What are x and y if (8x + yi) / (1 + 4i) = (2x + i)/ (3 + 2i)
2 Answers
justaguide | College Teacher | (Level 2) Distinguished Educator
We have to find x and y given that (8x + yi) / (1 + 4i) = (2x + i)/ (3 + 2i)
(8x + yi) / (1 + 4i) = (2x + i)/ (3 + 2i)
=> (8x + yi) (3 + 2i) = (2x +i) (1+ 4i)
=> 24x + 16xi + 3yi + 2yi^2 = 2x + i + 8xi + 4i^2
=> 24x + 16xi + 3yi – 2y = 2x + i + 8xi – 4
=> 24x – 2y + i (16x + 3y) = 2x – 4 + i (8x +1)
Equate the real and complex coefficients
We get 24x – 2y = 2x – 4
22x – 2y = -4
=> 11x – y = -2
=> y = 11x + 2
and 16x + 3y = 8x + 1
=> 8x + 3y – 1 = 0
substitute y = 11x + 2
=> 8x + 33x + 6 – 1 = 0
=> 41x = -5
=> x = -5/41
y = 11*(-5/41) + 2
=> (-55 + 82)/41
=> 27 / 41
Therefore x = -5/41 and y = 27/41
giorgiana1976 | College Teacher | (Level 3) Valedictorian
We'll multiply each ratio by the conjugate of the denominator:
We'll start with the fraction from the left side:
(8x + yi) / (1 + 4i) = (8x + yi)(1 - 4i) / (1 + 4i)(1 - 4i)
(8x + yi) / (1 + 4i) = (8x - 32xi + yi + 4y)/(1+16)

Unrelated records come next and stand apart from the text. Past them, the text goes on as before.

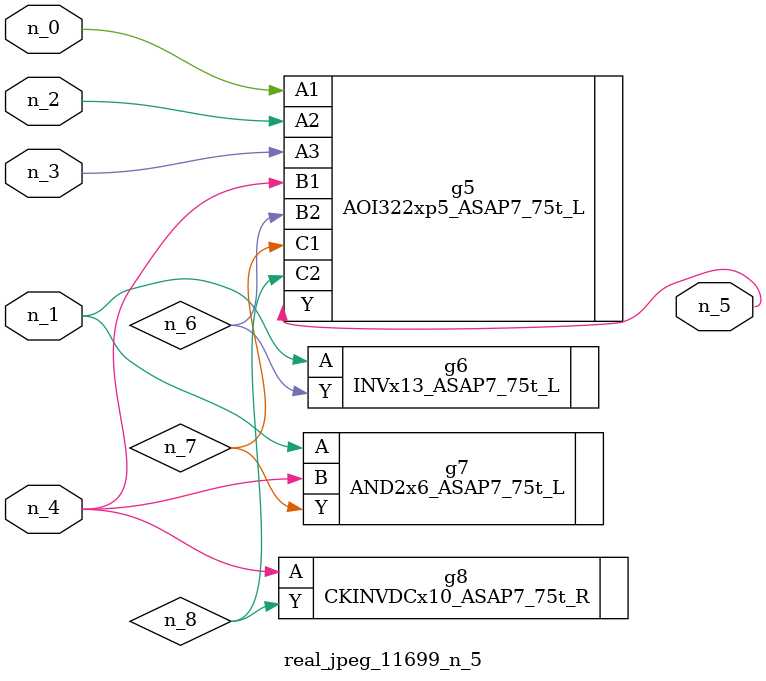
<source format=v>
module real_jpeg_11699_n_5 (n_4, n_0, n_1, n_2, n_3, n_5);

input n_4;
input n_0;
input n_1;
input n_2;
input n_3;

output n_5;

wire n_8;
wire n_6;
wire n_7;

AOI322xp5_ASAP7_75t_L g5 ( 
.A1(n_0),
.A2(n_2),
.A3(n_3),
.B1(n_4),
.B2(n_6),
.C1(n_7),
.C2(n_8),
.Y(n_5)
);

INVx13_ASAP7_75t_L g6 ( 
.A(n_1),
.Y(n_6)
);

AND2x6_ASAP7_75t_L g7 ( 
.A(n_1),
.B(n_4),
.Y(n_7)
);

CKINVDCx10_ASAP7_75t_R g8 ( 
.A(n_4),
.Y(n_8)
);


endmodule
</source>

We'll combine real parts and imaginary parts from numerator:
[(8x + 4y) - i(32x - y)/(17) (1)
We'll do the same steps with the fractions from the right side;
(2x + i)/ (3 + 2i) = (2x + i)(3 - 2i)/ (3 + 2i)(3 - 2i)
(2x + i)/ (3 + 2i) = (6x - 4xi + 3i + 2)/(9+4)
We'll combine real parts and imaginary parts from numerator:
(2x + i)/ (3 + 2i) = [(6x+2) - i(4x - 3)]/13 (2)
We'll put (1) = (2):
[(8x + 4y) - i(32x - y)]/(17) = [(6x+2) - i(4x - 3)]/13
We'll cross multiply:
13[(8x + 4y) - i(32x - y)] = 17[(6x+2) - i(4x - 3)]
Comparing, we'll get:
13(8x + 4y) = 17(6x+2)
104x + 52y = 102x + 34
We'll subtract 102x:
2x + 52y = 34
We'll divide by 2:
x + 26y = 17
x = 17 - 26y (3)
13(32x - y) = 17(4x - 3)
416x - 13y = 68x - 51
We'll subtract 68x:
348x - 13y = -51 (4)
We'll substitute (3) in (4):
348(17-26y) - 13y = -51
5916 - 9048y - 13y = -51
9061y = 5967
y = 0.6585
x = 17 - 26y
x = -0.1219
The values of x and y are: x = -0.1219 and y = 0.6585.